Electromechanical coupling via membrane depolarization-mediated activation of voltage-dependent Ca(2+) channels (VDCC) is an important mechanism in regulating pulmonary vascular tone, while mouse is an animal model often used to study pathogenic mechanisms of pulmonary vascular disease. The function of VDCC in mouse pulmonary artery (PA) smooth muscle cells (PASMC), however, has not been characterized, and their functional role in reactive oxygen species (ROS)-mediated regulation of vascular function remains unclear. In this study, we characterized the electrophysiological and pharmacological properties of VDCC in PASMC and the divergent effects of ROS produced by xanthine oxidase (XO) and hypoxanthine (HX) on VDCC in PA and mesenteric artery (MA). Our data show that removal of extracellular Ca(2+) or application of nifedipine, a dihydropyridine VDCC blocker, both significantly inhibited 80 mM K(+)-mediated PA contraction.

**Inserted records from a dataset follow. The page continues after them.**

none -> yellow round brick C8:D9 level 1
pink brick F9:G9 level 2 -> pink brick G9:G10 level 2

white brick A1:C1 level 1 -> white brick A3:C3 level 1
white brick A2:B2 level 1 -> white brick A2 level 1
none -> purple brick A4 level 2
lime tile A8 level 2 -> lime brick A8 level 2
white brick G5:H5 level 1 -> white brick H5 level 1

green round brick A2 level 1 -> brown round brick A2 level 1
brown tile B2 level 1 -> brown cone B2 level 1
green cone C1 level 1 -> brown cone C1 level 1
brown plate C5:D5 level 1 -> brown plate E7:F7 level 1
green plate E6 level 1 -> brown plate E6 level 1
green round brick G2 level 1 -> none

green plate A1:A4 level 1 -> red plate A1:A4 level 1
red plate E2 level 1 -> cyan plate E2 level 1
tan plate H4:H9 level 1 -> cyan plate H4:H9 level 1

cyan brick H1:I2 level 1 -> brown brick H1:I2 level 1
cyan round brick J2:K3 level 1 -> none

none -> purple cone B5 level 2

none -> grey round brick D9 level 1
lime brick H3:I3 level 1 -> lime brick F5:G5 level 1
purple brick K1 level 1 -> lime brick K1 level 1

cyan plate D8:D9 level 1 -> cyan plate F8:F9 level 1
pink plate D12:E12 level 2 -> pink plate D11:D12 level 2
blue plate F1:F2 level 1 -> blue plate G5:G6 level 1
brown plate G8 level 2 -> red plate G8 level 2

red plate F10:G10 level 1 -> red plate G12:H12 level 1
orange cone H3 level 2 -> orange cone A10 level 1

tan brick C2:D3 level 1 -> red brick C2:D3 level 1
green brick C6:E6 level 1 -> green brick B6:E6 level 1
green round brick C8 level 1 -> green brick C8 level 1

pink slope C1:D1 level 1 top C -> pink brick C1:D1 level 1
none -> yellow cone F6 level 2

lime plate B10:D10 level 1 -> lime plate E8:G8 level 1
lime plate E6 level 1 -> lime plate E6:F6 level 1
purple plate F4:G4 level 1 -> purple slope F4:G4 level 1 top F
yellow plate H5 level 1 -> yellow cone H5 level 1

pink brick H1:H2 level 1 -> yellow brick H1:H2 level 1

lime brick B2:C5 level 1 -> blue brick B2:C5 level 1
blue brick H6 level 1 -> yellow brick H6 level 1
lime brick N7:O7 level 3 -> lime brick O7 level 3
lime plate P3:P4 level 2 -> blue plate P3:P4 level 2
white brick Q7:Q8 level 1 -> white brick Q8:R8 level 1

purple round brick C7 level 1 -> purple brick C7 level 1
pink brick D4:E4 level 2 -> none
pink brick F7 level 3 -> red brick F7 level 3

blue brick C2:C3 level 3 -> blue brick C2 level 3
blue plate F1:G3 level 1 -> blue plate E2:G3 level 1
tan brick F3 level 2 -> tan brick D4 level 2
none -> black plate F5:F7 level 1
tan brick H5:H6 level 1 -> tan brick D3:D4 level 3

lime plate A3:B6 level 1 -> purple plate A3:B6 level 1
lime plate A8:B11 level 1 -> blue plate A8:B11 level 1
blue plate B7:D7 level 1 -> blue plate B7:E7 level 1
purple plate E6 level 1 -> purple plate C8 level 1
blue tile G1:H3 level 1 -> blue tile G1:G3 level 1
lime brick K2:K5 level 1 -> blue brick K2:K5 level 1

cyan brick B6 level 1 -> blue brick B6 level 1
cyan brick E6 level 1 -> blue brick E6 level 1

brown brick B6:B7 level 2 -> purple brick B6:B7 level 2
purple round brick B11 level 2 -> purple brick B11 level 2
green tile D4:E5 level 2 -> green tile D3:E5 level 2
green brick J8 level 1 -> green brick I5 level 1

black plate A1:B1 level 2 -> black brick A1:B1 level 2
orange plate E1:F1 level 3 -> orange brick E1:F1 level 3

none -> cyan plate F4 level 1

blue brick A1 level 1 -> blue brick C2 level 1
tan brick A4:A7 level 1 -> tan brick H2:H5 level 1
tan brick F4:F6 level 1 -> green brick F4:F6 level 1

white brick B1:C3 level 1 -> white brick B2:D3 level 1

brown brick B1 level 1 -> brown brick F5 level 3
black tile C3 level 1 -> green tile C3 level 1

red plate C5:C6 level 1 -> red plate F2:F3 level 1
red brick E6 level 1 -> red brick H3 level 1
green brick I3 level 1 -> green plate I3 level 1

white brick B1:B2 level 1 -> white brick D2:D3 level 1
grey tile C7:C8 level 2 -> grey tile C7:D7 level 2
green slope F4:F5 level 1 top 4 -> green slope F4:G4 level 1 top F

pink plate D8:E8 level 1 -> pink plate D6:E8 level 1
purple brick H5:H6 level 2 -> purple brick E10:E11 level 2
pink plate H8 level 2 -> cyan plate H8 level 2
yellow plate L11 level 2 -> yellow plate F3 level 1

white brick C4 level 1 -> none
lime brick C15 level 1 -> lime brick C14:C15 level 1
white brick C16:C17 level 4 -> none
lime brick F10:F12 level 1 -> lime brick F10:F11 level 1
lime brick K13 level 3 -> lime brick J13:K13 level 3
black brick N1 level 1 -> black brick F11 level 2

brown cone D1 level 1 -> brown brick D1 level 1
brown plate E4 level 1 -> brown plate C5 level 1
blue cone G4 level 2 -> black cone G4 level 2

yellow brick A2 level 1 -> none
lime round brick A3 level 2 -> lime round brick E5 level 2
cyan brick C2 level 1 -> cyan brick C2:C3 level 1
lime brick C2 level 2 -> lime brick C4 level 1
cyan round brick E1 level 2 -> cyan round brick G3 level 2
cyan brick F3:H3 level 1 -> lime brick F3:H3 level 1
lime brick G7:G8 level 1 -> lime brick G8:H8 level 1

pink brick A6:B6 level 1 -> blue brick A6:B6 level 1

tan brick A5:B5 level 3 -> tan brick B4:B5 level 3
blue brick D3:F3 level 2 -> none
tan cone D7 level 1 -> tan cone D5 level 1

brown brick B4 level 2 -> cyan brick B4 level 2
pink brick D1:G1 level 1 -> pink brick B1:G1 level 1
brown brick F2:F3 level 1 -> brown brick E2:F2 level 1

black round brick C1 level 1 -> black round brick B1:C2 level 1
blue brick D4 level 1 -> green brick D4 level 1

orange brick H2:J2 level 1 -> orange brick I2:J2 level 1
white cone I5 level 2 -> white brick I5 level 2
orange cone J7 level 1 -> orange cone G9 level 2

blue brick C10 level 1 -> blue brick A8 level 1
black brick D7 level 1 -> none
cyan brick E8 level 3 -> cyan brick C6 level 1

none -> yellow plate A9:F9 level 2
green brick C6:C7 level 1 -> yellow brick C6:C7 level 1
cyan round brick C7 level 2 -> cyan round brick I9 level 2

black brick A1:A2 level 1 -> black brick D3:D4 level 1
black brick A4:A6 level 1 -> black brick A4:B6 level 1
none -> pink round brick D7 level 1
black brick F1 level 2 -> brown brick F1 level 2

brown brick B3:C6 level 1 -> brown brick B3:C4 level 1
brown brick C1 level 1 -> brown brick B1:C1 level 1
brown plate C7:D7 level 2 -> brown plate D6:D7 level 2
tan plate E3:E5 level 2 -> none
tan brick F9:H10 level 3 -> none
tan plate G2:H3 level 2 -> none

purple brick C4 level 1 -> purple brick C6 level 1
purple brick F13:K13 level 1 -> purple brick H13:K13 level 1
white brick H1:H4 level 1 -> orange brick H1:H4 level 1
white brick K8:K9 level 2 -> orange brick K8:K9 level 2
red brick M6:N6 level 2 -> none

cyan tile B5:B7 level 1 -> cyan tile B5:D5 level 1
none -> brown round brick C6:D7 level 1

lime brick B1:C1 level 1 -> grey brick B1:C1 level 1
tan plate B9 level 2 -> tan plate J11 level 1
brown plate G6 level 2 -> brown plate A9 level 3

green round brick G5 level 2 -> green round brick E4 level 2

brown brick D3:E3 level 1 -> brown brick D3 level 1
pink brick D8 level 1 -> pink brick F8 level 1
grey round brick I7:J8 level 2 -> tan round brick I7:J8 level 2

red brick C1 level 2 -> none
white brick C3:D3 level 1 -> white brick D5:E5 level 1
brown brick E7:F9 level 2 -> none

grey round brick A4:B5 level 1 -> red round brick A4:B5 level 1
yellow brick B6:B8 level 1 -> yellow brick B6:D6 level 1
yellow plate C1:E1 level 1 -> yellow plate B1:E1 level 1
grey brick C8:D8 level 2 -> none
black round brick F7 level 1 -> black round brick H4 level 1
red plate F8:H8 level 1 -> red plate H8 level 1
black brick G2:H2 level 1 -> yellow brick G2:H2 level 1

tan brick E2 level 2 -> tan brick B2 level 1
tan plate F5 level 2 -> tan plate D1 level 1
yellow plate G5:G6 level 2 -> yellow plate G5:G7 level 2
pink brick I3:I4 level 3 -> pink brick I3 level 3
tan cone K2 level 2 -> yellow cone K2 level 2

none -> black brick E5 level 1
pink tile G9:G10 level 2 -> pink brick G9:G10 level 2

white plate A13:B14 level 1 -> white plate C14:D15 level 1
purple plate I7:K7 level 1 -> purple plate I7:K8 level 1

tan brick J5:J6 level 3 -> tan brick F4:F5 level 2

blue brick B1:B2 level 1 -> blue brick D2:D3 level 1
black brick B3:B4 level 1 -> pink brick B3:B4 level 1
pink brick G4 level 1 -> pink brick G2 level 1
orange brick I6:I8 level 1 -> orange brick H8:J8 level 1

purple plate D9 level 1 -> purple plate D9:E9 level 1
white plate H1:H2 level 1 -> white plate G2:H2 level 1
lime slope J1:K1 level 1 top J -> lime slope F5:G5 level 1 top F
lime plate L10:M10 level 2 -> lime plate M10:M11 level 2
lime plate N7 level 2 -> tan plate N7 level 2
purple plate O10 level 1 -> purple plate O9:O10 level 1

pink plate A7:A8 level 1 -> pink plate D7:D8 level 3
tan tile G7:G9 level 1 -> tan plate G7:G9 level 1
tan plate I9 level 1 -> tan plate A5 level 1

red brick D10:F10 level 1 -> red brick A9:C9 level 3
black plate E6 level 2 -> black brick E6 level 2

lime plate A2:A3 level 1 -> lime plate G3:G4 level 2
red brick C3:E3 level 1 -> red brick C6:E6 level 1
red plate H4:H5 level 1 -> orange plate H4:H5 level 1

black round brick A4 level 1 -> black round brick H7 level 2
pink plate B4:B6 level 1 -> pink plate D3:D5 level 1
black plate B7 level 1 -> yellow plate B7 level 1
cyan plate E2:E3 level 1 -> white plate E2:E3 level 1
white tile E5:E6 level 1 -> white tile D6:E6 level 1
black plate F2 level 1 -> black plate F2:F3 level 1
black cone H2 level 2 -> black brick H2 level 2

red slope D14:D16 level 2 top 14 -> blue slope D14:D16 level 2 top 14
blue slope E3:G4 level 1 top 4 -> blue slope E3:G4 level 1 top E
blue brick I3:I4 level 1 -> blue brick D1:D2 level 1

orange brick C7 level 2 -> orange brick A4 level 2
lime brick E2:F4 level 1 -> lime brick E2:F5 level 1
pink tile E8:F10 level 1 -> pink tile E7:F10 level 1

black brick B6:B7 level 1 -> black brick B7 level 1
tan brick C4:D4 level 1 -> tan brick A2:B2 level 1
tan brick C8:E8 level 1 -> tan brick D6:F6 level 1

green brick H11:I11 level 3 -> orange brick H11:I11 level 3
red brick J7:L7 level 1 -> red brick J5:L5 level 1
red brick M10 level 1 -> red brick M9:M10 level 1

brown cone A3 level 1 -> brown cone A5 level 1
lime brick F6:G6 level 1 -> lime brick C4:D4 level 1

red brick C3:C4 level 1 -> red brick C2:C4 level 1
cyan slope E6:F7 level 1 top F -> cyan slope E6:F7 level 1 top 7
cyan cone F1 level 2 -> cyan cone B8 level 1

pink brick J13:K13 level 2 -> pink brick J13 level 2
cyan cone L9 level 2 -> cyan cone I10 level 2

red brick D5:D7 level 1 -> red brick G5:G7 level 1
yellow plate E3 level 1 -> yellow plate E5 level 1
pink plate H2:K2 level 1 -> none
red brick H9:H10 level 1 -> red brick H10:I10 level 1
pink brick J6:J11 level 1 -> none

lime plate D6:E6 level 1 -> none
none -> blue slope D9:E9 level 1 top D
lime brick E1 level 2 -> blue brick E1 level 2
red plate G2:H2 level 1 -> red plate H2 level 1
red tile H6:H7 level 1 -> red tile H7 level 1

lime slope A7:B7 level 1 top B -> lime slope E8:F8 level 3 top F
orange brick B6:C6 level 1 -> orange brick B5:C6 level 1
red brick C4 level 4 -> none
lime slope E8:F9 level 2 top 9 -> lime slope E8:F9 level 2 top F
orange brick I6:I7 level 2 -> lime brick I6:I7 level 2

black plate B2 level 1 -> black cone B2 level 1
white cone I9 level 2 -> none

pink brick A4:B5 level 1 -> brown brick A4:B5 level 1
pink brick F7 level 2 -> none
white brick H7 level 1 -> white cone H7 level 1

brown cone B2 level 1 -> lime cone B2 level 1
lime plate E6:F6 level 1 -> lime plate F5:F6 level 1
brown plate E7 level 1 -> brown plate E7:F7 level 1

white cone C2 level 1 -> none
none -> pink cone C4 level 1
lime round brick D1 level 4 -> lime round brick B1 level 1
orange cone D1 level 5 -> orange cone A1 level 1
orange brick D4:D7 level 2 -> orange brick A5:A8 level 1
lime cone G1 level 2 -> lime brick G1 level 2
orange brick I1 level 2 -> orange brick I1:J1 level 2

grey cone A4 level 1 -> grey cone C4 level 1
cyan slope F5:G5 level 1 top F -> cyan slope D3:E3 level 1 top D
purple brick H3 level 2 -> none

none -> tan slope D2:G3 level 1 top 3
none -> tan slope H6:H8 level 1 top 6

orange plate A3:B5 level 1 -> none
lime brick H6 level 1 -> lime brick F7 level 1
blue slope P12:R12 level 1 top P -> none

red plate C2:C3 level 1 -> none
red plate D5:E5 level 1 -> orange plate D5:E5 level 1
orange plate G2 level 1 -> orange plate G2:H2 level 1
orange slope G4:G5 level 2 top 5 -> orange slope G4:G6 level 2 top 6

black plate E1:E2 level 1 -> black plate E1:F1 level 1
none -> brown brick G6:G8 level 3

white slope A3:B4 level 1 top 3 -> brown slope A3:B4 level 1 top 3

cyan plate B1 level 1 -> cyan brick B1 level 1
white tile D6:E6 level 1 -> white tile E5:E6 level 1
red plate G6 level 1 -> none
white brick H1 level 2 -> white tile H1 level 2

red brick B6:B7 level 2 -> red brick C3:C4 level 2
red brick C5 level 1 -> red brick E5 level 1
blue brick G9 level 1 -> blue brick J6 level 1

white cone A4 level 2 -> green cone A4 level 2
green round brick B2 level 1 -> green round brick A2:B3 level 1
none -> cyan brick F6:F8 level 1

In freshly dissociated PASMC, the maximum inward Ca(2+) currents were -2.6 ± 0.2 pA/pF at +10 mV (with a holding potential of -70 mV). Window currents were between -40 and +10 mV with a peak at -15.4 mV. Nifedipine inhibited currents with an IC(50) of 0.023 μM, and 1 μM Bay K8644, a dihydropyridine VDCC agonist, increased the inward currents by 61%. XO/HX attenuated 60 mM K(+)-mediated increase in cytosolic free Ca(2+) concentration ([Ca(2+)](cyt)) due to Ca(2+) influx through VDCC in PASMC. Exposure to XO/HX caused relaxation in PA preconstricted by 80 mM K(+) but not in aorta and MA. In contrast, H(2)O(2) inhibited high K(+)-mediated increase in [Ca(2+)](cyt) and caused relaxation in both PA and MA. Indeed, RT-PCR and Western blot analysis revealed significantly lower expression of Ca(V)1.3 in MA compared with PA. Thus our study characterized the properties of VDCC and demonstrates that ROS differentially regulate vascular contraction by regulating VDCC in PA and systemic arteries.